**Task objective:** Edit the listing from the line with "What length, in in, does" to the line with "The energy is", changing "indicate" to "show" and keeping everything else the same. Omit the pictures from your answer.

**Extracted information:**
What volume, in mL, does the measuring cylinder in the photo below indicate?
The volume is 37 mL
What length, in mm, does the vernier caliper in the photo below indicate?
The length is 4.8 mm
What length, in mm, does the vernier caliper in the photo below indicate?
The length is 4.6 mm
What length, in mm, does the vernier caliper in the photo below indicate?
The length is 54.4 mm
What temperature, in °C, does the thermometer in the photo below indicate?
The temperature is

==

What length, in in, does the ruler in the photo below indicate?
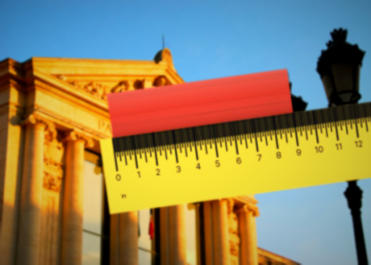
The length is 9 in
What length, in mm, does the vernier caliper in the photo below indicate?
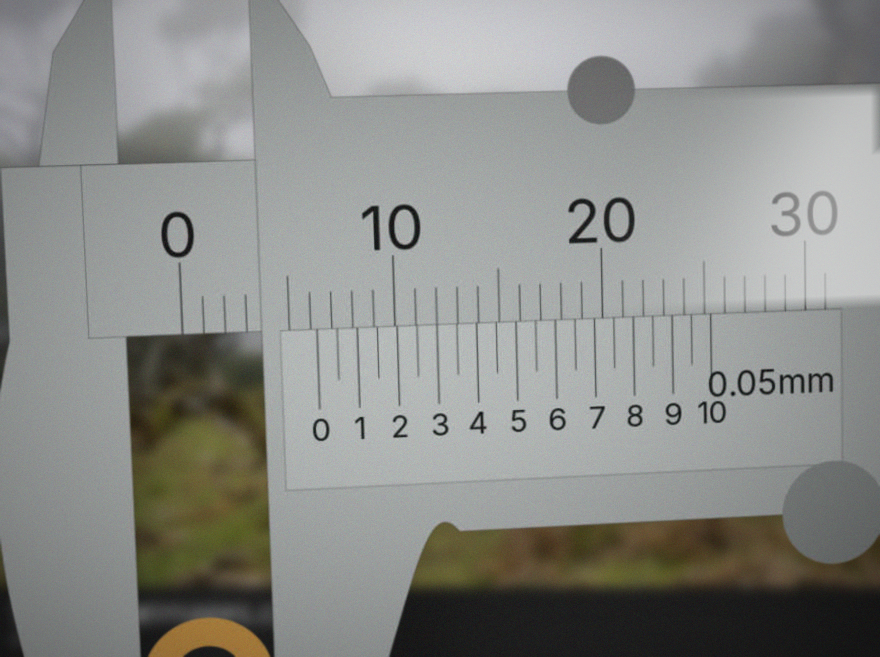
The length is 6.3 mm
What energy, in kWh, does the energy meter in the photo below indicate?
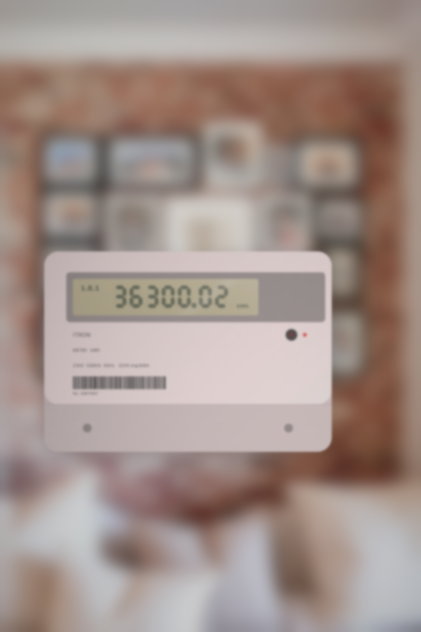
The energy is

**Finished task:**
What length, in in, does the ruler in the photo below show?
The length is 9 in
What length, in mm, does the vernier caliper in the photo below show?
The length is 6.3 mm
What energy, in kWh, does the energy meter in the photo below show?
The energy is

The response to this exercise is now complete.